- October is here and the autumnal weather is most definitely upon us but this month has also brought with it the introduction of a completely new system of Shared Parental Leave (ShPL).
- Employees whose Expected Week of Childbirth is on or after 5th April 2015 may soon be notifying you of their pregnancy and will be entitled to take leave under the new scheme. Find out more about who qualifies for ShPL.
The legislation has been brought in to give families more choice in how they parent. Many commentators have welcomed the new scheme as it is seen as an attempt to align UK workplaces with more progressive practices that are commonplace in Europe. It seems the added flexibility is attractive to mothers, with 44% of working mothers indicating they would consider uptake of this new scheme. The government hopes that this will encourage parents to remain economically active and reduce the chance of mothers falling behind their counterparts in their career progression without limiting the care of their child.

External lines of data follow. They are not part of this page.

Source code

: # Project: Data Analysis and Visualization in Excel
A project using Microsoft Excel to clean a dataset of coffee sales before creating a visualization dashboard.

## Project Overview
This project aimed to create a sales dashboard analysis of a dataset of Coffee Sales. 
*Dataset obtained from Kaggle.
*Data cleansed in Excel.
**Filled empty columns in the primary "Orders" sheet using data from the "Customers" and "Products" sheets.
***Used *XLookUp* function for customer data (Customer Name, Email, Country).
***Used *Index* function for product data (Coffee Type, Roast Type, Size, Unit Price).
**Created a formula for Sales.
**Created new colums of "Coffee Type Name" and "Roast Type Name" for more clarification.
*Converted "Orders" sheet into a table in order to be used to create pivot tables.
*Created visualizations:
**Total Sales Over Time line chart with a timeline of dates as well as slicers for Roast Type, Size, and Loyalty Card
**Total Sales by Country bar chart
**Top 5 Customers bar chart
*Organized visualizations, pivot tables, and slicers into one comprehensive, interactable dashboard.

Now that all sounds fantastic but there are also those commentators that suggest that the legislation will do little to change current workplace attitudes. In the Real People office we have people sitting in both camps and the debate is ongoing!
Firstly there is the pay issue; there seems to be a clear financial incentive for mothers to take the first six weeks of maternity leave as even under the new scheme it will still be them that will be eligible for the 90% enhancement of Statutory Maternity Pay. Additionally many organisations offer enhanced maternity pay, far higher than the statutory, there is no requirement for shared parental leave pay to match this.

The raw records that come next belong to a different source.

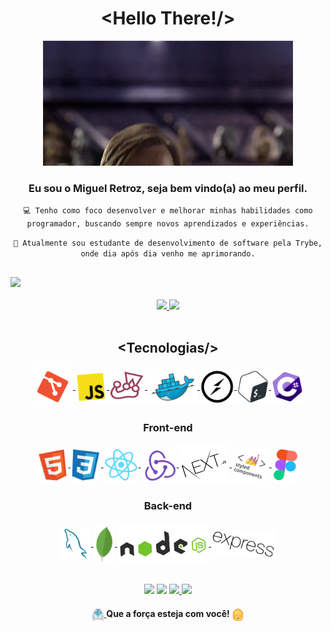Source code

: <h1 align="center">
  &lt;Hello There!/&gt;
</h1>
<div align="center">
<a href="#" align="center">
<img src='./img/hello_there.webp' height="200px"/>
</a>
</div>

<div align='center'>
  <h3> Eu sou o Miguel Retroz, seja bem vindo(a) ao meu perfil. </h3>

`💻 Tenho como foco desenvolver e melhorar minhas habilidades como programador, buscando sempre novos aprendizados e experiências.`

`📖 Atualmente sou estudante de desenvolvimento de software pela Trybe, onde dia após dia venho me aprimorando.`

</div>

##

<div>
  <a href="#">
    <img src="https://komarev.com/ghpvc/?username=MiguelRetroz&color=blueviolet" />
  </a>
</div>

<br>

<a href="#" align="center">
  <div>
    <img width="52.6%" src="https://github-readme-stats.vercel.app/api?username=MiguelRetroz&show_icons=true&include_all_commits=true&count_private=true&bg_color=45deg,009e63,6878FF&border_color=9243fc&hide_border=true&icon_color=ffd903&text_color=363636&title_color=ffd903&border_radius=5px"/>
      <img width="44%" src="https://github-readme-stats.vercel.app/api/top-langs/?username=MiguelRetroz&layout=compact&bg_color=45deg,6878FF,009e63&border_color=9243fc&hide_border=true&icon_color=ffd903&text_color=363636&title_color=ffd903&border_radius=5px">
  </div>
</a>

<br>

<h2 align="center">
&lt;Tecnologias/&gt;
</h2>

<div align="center">
  <a href="#">
    <img align="center" src="./img/git-logo.svg" height="65">
    <img align="center" src="./img/javascript-logo.svg" height="50">
    <img align="center" src="./img/jest-logo.svg" height="55">
    <img align="center" src="./img/docker-logo.svg" height="55">
    <img align="center" src="./img/socket-io-logo.svg" height="55">
    <img align="center" src="./img/bash-logo.svg" height="55">
    <img align="center" src="./img/csharp-logo.svg" height="55">
  </a>
</div>

<div align="center">
  <h3 align="center">
  Front-end
  </h3>
  <a href="#">
    <img align="center" src="./img/html5-logo.svg" height="55">
    <img align="center" src="./img/css3-logo.svg" height="55">
    <img align="center" src="./img/react-logo.svg" height="55">
    <img align="center" src="./img/redux-logo.svg" height="55">
    <img align="center" src="./img/next-js-logo.svg" height="65">
    <img align="center" src="./img/styled-components-logo.svg" height="55">
    <img align="center" src="./img/figma-logo.svg" height="55">
  </a>
</div>

<div align="center">
  <h3 align="center">
  Back-end
  </h3>
  <a href="#">
    <img align="center" src="./img/mysql-logo.svg" height="50">
    <img align="center" src="./img/mongodb-logo.svg" height="60">
    <img align="center" src="./img/nodejs-logo.svg" height="70">
    <img align="center" src="./img/express-logo.svg" height="45">
  </a>
</div>

##
<div align="center">
  <a href = "https://www.instagram.com/miguel_retroz/"><img src="https://img.shields.io/badge/Instagram-E4405F?style=for-the-badge&logo=instagram&logoColor=white" target="_blank"></a>
  <a href = "mailto:contato.miguelretroz@gmail.com"><img src="https://img.shields.io/badge/-Gmail-%23333?style=for-the-badge&logo=gmail&logoColor=white" target="_blank"></a>
  <a href="https://www.linkedin.com/in/miguelretroz/" target="_blank">
    <img src="https://img.shields.io/badge/LinkedIn-0077B5?style=for-the-badge&logo=linkedin&logoColor=white">
  </a>
  <a href="https://www.twitch.tv/cadabit" target="_blank"><img src="https://img.shields.io/badge/Twitch-9146FF?style=for-the-badge&logo=twitch&logoColor=white" target="_blank"></a>
</div>

<div align="center">
  <h4>
  <a href="#">
    <img align="center" src="./img/r2d2.png" width="20px">
  </a>
  Que a força esteja com você!
  <a href="#">
    <img align="center" src="./img/c3po.png" width="20px">
  </a>
  </h4>
</div>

There is also the cultural aspect to consider, apparently as a society we hold values that are more traditional than we might let on, for example one third of the population think that it should be the mother who stays at home when the child is under school age. As we know legislation is not a magic bullet and currently there is a fear amongst fathers that taking extended time off will negatively impact on their career.
Ultimately we will have to wait and see if the new provisions will be popular and if they will help to erode traditional notions of what working families look like. Either way we need to be prepared to support those that do want to take advantage of ShPL and ensure those that do, do not suffer any detriment.